PRELIMINARY CRYSTALLOGRAPHIC STUDY OF FORMALDEHYDE DISMUTASE. Akihito Yamano¹, Tsuneyuki Higashi¹, Hideshi Yanase², Nobuo Kato³, Hideaki Moriyama⁴, Nobuo Tanaka⁴ & Yukiteru Katsube¹, ¹X-ray Research Laboratory, Rigaku Corp., Tokyo, Japan, ²Department of Biotechnology, Faculty of Engineering, Tottori University, Tottori, Japan, ³Department of Agricultural Chemistry, Faculty of Agriculture, Kyoto University, Kyoto, Japan, ⁴Department of Life Science, Faculty of Bioscience and Biotechnology, Tokyo Institute of Technology, Kanagawa, Japan.

Formaldehyde dismutase (FDM) (MW=180kDa) was crystallized by the hanging drop vapor diffusion technique. FDM, found in a formaldehyde resistant bacterium (Pseudomonas putida), catalyzes the dismutation of aldehydes and alcohol. Amino acid sequence alignment indicates that FDM has the NAD-binding motif conserved among the NAD-dependent dehydrogenases. However, the binding mode of NAD(H) in FDM appears to be very different from those in other NAD-dependent dehydrogenases. The NAD(H) in FDM does not dissociate but stays bound in the enzyme throughout the reaction, therefore there is no enhancement of its activity on the addition of an excess amount of NAD(H). In order to elucidate the nature of the stronger binding, we started a project to determine the three-dimensional structure of FDM.

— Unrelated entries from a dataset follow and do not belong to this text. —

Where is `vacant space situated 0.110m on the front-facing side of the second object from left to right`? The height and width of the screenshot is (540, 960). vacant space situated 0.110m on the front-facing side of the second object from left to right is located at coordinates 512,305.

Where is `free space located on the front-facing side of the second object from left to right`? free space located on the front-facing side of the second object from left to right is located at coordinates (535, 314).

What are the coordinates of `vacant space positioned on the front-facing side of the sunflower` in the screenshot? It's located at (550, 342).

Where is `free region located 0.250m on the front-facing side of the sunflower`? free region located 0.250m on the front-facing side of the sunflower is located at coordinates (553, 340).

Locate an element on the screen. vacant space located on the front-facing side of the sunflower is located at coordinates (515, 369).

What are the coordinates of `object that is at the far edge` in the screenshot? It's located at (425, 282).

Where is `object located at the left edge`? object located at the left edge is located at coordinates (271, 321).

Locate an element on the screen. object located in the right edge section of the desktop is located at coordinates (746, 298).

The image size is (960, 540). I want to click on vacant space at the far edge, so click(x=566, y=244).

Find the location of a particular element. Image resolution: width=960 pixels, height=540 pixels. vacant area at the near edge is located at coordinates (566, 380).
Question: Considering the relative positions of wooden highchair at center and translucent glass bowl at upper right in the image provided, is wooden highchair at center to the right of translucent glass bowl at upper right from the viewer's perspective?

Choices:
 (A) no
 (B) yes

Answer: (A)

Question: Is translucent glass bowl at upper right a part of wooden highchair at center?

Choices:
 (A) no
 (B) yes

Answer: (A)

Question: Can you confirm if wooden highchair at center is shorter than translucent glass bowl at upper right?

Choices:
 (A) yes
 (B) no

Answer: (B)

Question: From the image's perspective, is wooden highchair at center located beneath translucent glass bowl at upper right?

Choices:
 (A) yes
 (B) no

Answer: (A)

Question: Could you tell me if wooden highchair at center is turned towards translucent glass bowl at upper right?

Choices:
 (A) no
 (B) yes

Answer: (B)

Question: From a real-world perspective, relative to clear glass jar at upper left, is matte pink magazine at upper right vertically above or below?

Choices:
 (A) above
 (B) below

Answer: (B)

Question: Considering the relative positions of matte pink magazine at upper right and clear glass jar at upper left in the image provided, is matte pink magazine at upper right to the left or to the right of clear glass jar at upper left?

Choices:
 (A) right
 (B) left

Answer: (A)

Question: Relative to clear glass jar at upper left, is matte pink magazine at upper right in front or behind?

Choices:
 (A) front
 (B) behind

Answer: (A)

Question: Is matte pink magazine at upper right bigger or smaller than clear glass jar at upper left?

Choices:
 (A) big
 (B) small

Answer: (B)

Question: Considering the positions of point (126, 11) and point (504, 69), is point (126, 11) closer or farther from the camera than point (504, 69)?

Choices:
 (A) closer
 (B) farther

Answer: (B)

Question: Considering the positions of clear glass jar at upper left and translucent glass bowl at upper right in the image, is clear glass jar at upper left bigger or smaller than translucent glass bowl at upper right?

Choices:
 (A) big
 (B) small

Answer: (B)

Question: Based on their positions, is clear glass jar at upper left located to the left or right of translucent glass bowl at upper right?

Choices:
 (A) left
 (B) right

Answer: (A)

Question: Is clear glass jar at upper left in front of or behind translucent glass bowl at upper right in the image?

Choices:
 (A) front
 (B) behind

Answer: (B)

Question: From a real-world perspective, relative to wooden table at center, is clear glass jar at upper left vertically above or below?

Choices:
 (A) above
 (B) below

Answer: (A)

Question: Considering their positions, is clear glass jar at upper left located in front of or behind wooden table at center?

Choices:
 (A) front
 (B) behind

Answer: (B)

Crystals suitable for an X-ray diffraction experiment were acquired by equilibration of FDM solution (17.5 mg/ml) against 30%(wt/v) AS in 100mM potassium phosphate buffer (pH7.0). The protein solution was filtered to eliminate unwanted aggregation detected by a DynaPro (Protein Solutions) prior to the crystallization. FDM crystallized in the tetragonal space group P4₁ (or P4₃) with unit cell dimensions a=b=92.4Å and c=225.0Å. X-ray diffraction data were collected to 3Å resolution on an RAXIS IIc. We are now trying MR methods using coordinates from NAD-dependent dehydrogenase structures.